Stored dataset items
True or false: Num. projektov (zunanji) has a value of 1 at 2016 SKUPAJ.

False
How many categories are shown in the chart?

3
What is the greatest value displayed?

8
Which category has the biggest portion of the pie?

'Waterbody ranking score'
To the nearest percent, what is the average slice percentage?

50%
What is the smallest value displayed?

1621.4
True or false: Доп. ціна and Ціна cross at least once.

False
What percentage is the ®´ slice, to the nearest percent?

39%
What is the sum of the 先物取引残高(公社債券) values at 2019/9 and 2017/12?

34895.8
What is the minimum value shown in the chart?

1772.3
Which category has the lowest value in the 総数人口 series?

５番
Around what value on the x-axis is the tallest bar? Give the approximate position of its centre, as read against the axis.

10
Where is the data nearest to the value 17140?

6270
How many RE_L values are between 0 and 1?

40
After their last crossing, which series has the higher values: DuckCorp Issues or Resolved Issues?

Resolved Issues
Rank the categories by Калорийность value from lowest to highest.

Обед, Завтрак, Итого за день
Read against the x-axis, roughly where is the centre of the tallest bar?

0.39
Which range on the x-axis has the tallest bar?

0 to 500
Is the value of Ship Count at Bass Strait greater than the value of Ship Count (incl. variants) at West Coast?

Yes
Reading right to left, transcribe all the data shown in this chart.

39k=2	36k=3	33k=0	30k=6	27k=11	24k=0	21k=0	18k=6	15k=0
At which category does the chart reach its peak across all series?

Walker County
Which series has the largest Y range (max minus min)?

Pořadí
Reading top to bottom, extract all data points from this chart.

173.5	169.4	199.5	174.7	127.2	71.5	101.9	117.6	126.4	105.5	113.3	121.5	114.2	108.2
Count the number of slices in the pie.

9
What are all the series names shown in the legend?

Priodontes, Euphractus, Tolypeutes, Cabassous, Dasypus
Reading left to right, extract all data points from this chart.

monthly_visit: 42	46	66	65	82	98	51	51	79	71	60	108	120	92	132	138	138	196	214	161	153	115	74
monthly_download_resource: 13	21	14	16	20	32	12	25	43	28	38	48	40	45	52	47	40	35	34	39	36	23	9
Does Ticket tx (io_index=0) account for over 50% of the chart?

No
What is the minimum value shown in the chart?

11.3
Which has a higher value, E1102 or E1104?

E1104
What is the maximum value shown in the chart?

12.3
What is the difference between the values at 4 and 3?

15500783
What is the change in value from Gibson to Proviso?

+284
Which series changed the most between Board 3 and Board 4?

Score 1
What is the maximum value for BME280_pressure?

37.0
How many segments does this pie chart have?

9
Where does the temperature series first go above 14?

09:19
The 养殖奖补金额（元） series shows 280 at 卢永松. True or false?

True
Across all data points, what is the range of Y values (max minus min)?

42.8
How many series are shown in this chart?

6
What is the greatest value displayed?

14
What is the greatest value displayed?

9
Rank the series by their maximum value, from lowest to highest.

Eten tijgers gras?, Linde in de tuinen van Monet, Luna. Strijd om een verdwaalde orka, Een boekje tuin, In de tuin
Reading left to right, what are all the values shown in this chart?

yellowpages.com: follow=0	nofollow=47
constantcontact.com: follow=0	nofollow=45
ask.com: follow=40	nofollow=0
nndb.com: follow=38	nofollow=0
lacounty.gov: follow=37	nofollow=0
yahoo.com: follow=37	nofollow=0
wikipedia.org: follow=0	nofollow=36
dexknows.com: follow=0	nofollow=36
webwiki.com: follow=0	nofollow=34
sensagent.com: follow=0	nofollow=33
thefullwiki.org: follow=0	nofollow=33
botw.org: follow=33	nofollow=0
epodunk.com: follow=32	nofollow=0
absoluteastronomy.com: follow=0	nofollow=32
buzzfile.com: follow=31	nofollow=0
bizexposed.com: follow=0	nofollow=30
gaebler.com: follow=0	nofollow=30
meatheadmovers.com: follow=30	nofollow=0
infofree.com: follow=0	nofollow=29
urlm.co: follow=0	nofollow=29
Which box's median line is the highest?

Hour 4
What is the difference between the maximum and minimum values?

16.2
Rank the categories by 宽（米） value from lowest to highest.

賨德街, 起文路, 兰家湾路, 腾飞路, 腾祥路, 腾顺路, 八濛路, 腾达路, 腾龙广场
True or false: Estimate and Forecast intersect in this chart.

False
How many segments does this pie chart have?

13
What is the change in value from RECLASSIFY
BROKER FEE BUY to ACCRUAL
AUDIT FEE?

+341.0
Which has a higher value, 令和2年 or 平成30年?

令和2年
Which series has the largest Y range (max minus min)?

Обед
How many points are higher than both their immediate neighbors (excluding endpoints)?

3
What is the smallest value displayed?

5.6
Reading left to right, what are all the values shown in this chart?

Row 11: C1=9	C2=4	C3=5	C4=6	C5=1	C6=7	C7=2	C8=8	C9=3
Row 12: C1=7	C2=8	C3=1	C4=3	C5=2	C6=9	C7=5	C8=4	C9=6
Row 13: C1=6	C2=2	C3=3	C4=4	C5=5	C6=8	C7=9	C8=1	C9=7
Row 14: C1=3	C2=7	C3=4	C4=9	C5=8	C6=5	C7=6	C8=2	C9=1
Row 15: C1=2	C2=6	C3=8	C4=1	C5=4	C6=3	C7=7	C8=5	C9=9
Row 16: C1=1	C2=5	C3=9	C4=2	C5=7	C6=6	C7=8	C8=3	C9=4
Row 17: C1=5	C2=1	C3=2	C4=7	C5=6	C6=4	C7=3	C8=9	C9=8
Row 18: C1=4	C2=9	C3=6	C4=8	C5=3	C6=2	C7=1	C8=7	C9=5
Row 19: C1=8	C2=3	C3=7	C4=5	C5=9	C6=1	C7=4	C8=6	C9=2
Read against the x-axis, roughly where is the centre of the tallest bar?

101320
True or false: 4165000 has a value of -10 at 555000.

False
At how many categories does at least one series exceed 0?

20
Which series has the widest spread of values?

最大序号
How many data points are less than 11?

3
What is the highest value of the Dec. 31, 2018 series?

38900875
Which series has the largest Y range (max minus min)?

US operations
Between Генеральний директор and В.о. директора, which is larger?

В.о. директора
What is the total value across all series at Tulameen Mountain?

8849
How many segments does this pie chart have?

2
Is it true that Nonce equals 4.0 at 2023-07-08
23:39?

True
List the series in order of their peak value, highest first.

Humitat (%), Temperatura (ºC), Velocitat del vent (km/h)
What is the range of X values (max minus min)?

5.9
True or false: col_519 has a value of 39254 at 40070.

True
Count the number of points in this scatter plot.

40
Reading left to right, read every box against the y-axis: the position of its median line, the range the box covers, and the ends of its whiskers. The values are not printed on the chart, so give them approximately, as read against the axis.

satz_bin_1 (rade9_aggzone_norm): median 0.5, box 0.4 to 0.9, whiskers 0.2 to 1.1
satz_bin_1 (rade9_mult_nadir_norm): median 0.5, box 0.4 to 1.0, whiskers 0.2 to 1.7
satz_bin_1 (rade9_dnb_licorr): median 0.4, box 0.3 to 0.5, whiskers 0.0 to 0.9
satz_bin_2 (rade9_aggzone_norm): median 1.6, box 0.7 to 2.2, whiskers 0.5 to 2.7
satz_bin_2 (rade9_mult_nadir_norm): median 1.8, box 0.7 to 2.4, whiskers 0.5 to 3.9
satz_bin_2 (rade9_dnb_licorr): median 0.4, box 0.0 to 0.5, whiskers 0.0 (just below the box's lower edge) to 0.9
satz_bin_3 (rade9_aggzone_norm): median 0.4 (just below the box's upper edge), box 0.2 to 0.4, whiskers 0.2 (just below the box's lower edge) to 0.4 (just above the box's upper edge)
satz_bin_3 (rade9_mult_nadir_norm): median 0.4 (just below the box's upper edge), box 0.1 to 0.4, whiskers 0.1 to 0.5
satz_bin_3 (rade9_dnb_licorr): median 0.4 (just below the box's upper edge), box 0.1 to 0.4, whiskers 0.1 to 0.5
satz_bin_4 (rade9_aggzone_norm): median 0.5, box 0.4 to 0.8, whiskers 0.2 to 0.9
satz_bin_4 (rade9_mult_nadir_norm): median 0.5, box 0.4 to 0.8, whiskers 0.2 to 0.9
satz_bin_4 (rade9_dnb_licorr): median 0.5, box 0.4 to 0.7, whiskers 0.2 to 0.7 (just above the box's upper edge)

#### [JOB ITEM]
Rewrite the part of the items that opens with the first line and closes with the line containing "True or false: Доп." as a Markdown table with the columns Row and Line, omitting blank lines. Both end lines are included.

#### [RESPONSE TO THE EXERCISE]
| Row | Line |
|---|---|
| 1 | True or false: Num. projektov (zunanji) has a value of 1 at 2016 SKUPAJ. |
| 2 | False |
| 3 | How many categories are shown in the chart? |
| 4 | 3 |
| 5 | What is the greatest value displayed? |
| 6 | 8 |
| 7 | Which category has the biggest portion of the pie? |
| 8 | 'Waterbody ranking score' |
| 9 | To the nearest percent, what is the average slice percentage? |
| 10 | 50% |
| 11 | What is the smallest value displayed? |
| 12 | 1621.4 |
| 13 | True or false: Доп. ціна and Ціна cross at least once. |